Penumpang kereta yang kebanyakan adalah para pegawai yang bekerja di ibukota dan bertempat tinggal di area sub-urb, mulai melirik jam, menyadari keterlambatan kereta. Orang mulai berkeluh-kesah karena pelayanan "ala kadarnya" semacam itu.
Dan bahkan yang ala kadarnya seperti itupun, makin buruk lagi dari hari ke hari.
Hingga satu setengah tahun yang lalu, walau ala kadarnya, perjalanan dengan KRL, terutama yang berjenis KRL ekspres untuk pergi dan pulang ke dan dari tempat kerja masih merupakan solusi yang baik. Sebab waktu tempuh relatif singkat. Dan walau selalu penuh, tapi dalam kebanyakan waktu, AC di dalam kereta masih berfungsi.
Kini?
KRL ekspres yang sudah beroperasi lebih dari 20 tahun dihapuskan. Semua kereta berenti di setiap stasiun.
Isi kereta sangat berjejal. Keterlambatan makin sering terjadi. Pintu kereta yang seharusnya ditutup saat kereja jalan, sering diganjal agar tak tertutup, sebab gerbong tak mampu menampung begitu banyak penumpang. AC sering tak berfungsi. Rute mbulet, looping-berputar-putar menimbulkan kepusingan, tak terpahami prioritasnya --Â padahal jelas jalur mana yang merupakan jalur terpadat, sebenarnya ).

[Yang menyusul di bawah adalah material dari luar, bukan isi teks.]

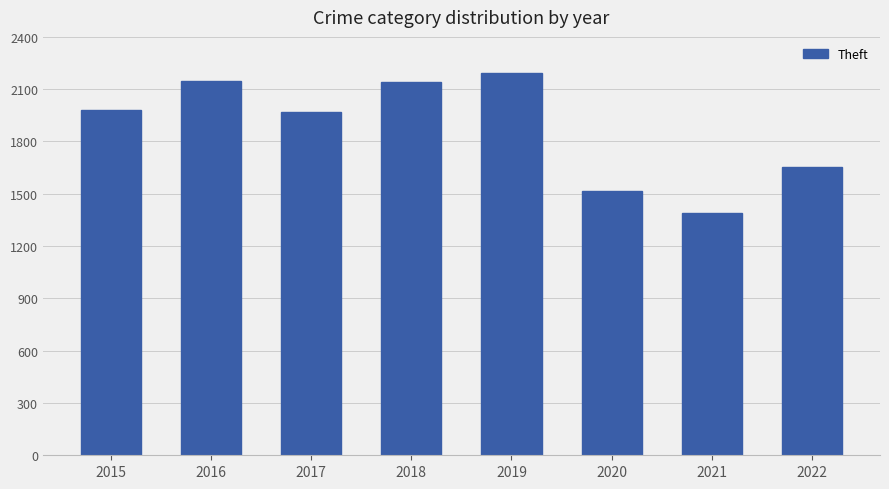

Between 2020 and 2022, which is larger?

2022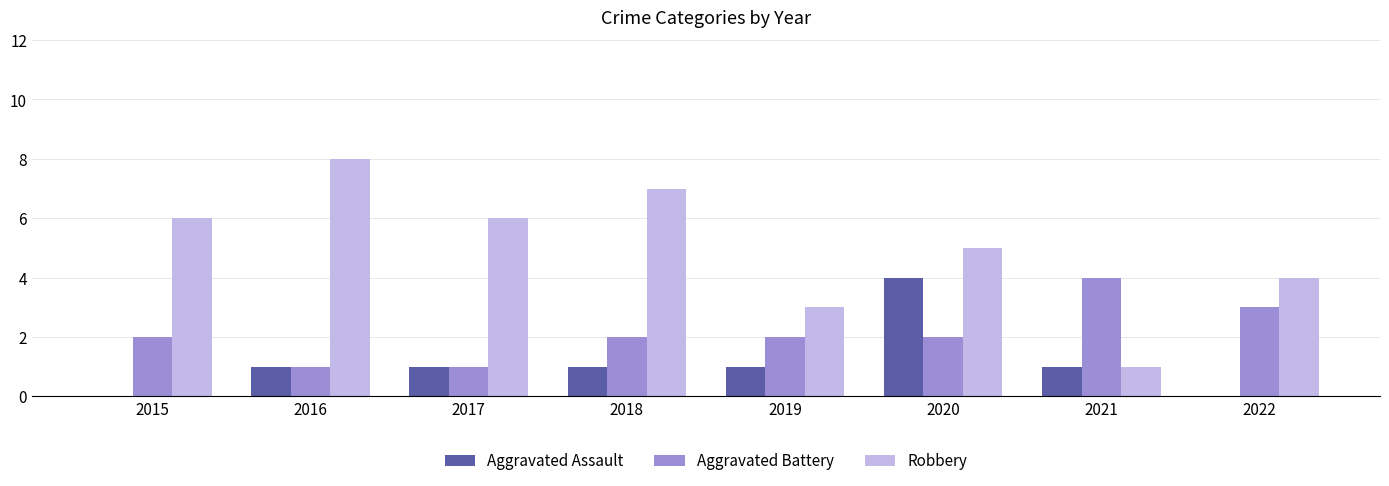

What is the total value across all series at 2018?

10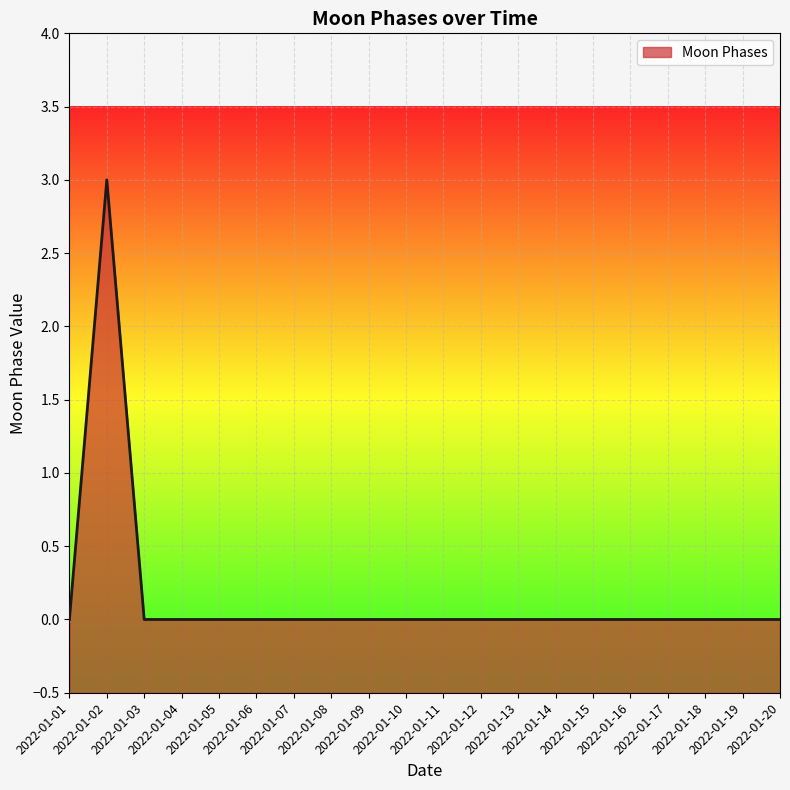

What is the greatest value displayed?

3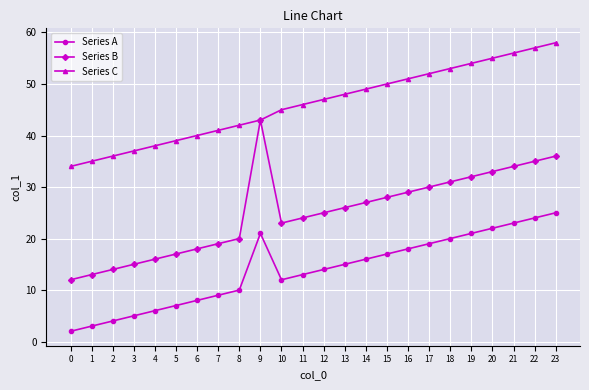

True or false: Series A has a value of 15 at 22.

False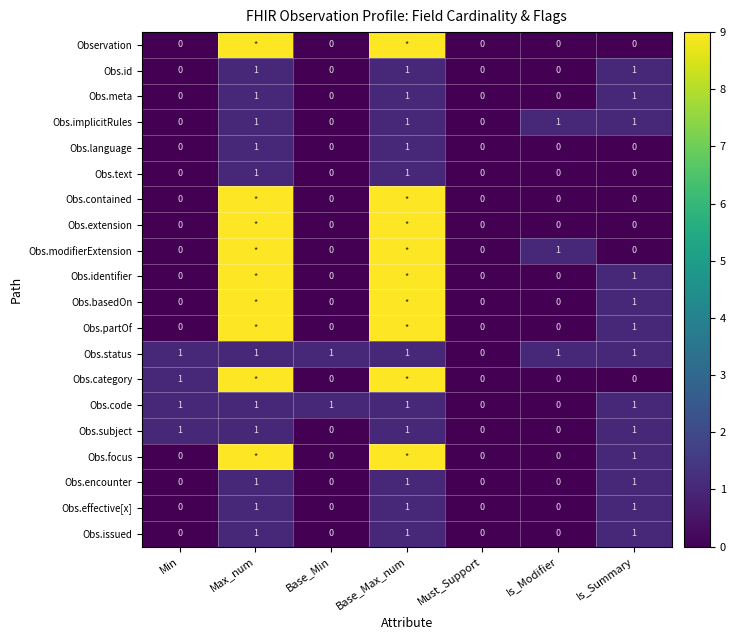

How many Obs.status values are between 1 and 2?

6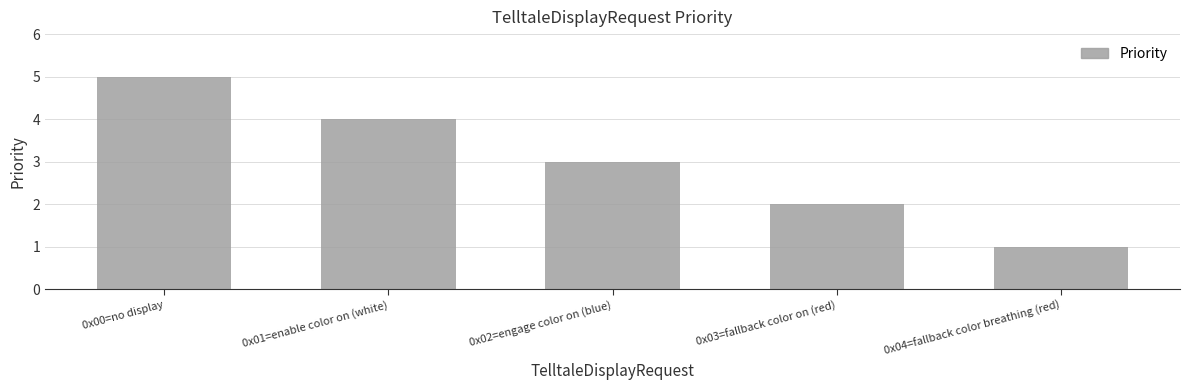

What is the label of the 1st bar from the right?

0x04=fallback color breathing (red)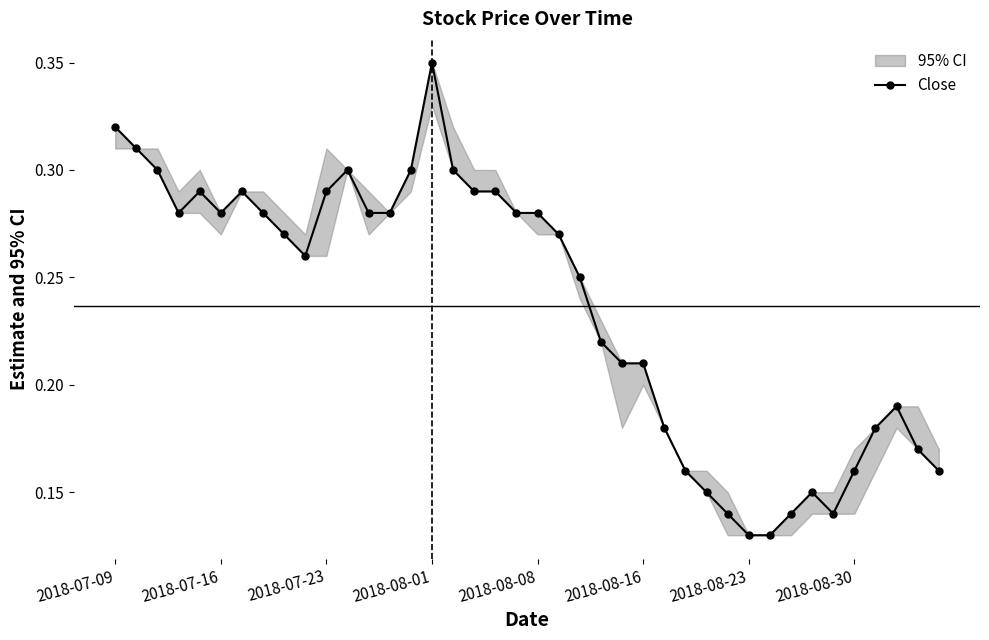

Count the Close values in the range 0 to 1.

40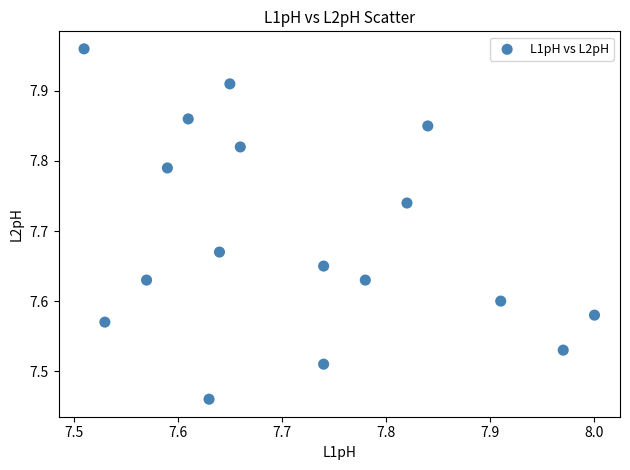

What is the range of X values (max minus min)?

0.5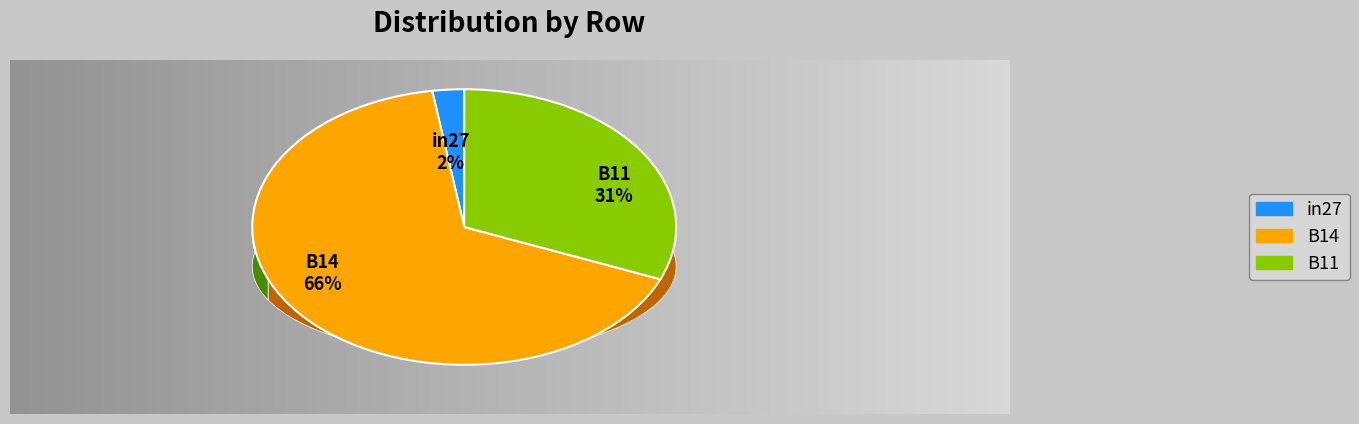

How many segments does this pie chart have?

3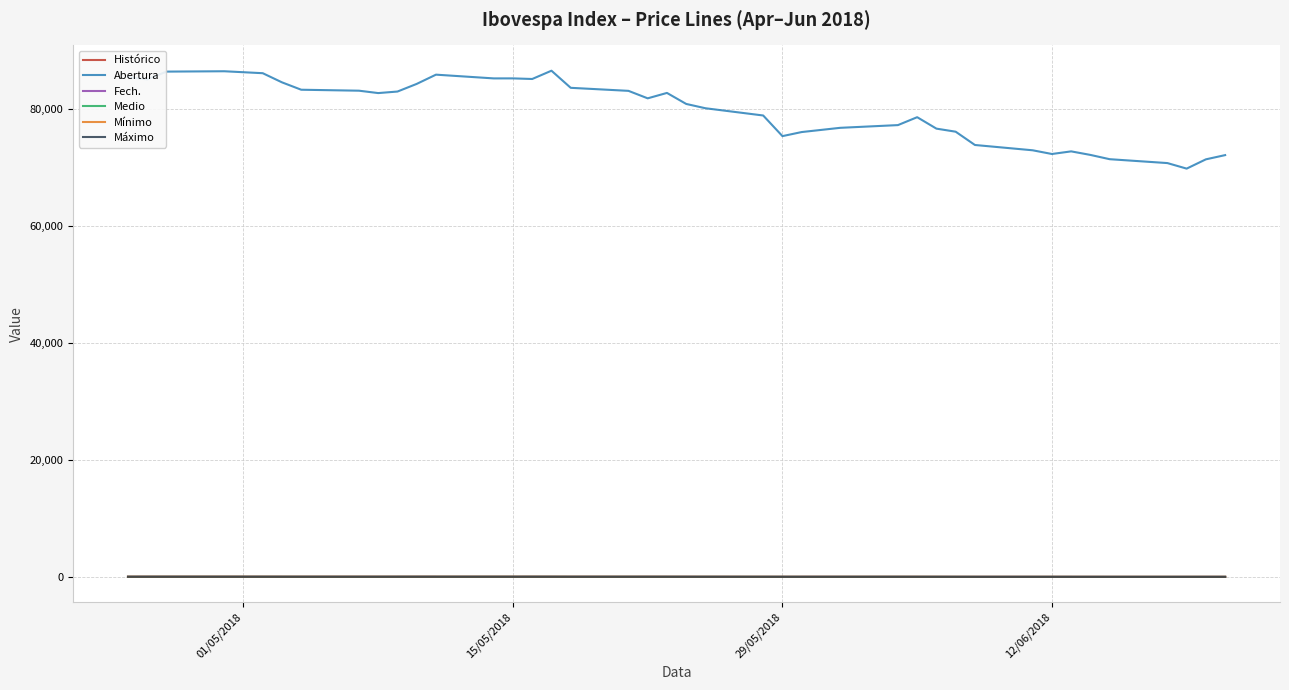

Is this an area chart (filled region under the line)?

No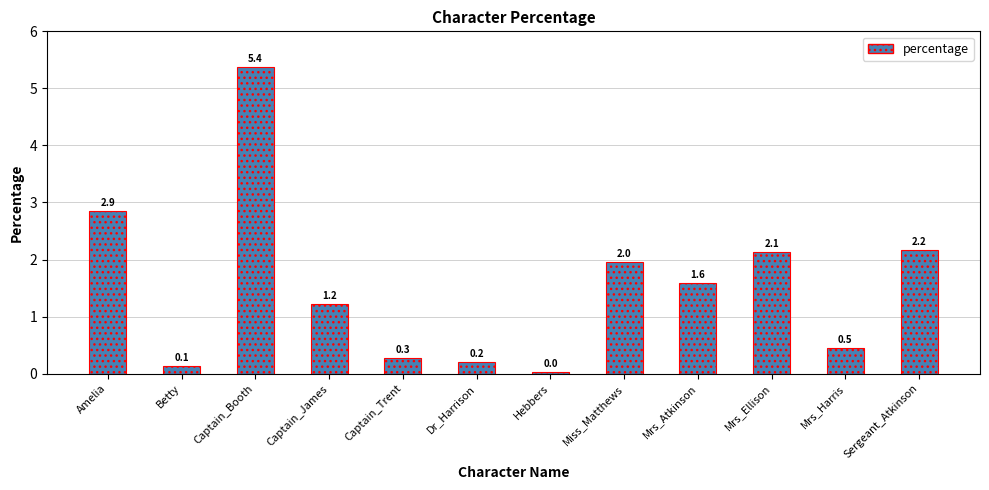

Which category has the highest value across all series?

Captain_Booth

Betapa bedanya dengan apa yang kulihat di Jepang.
Padahal, gerbong KRL yang digunakan saat ini diimport dari Jepang. Bahkan di dalam gerbong masih banyak bertaburan tanda- tanda dan tulisan dalam huruf kanji. Gerbong- gerbong tersebut pernah beroperasi disana, tentu dengan AC atau heater yang berfungsi. Dan juga dengan ketepatan jadwal yang luar biasa.
Tapi memang, gerbong itu benda mati. Apakah kereta akan beroperasi dengan baik dan tepat waktu, bukan tergantung pada gerbongnya, tapi pada manusia yang mengoperasikannya.
Sungguh, melihat bagaimana mutu pelayanan KRL Jabodetabek yang alih-alih membaik malah semakin menurun dari tahun ketahun, aku tak tahu apakah KRL di sini akan pernah mencapai ketepatan waktu serta kenyamanan yang setara dengan kereta- kereta di Jepang.Ah, jangankan Jepang, bahkan dibandingkan dengan Kuala Lumpur atau bahkan Bangkok yang padahal baru belakangan saja memiliki KRL, kita kini sungguh sudah sangat ketinggalan.
Apalagi, PT. KAI bukan saja abai pada kebutuhan dan sama sekali tak memikirkan kepuasan pelanggan, tapi bahkan kini menggunakan petugas Brimob dan Marinir untuk menghadapi penumpang. Alih-alih menggunakan pendekatan pesuasif, malah bedil ditembakkan.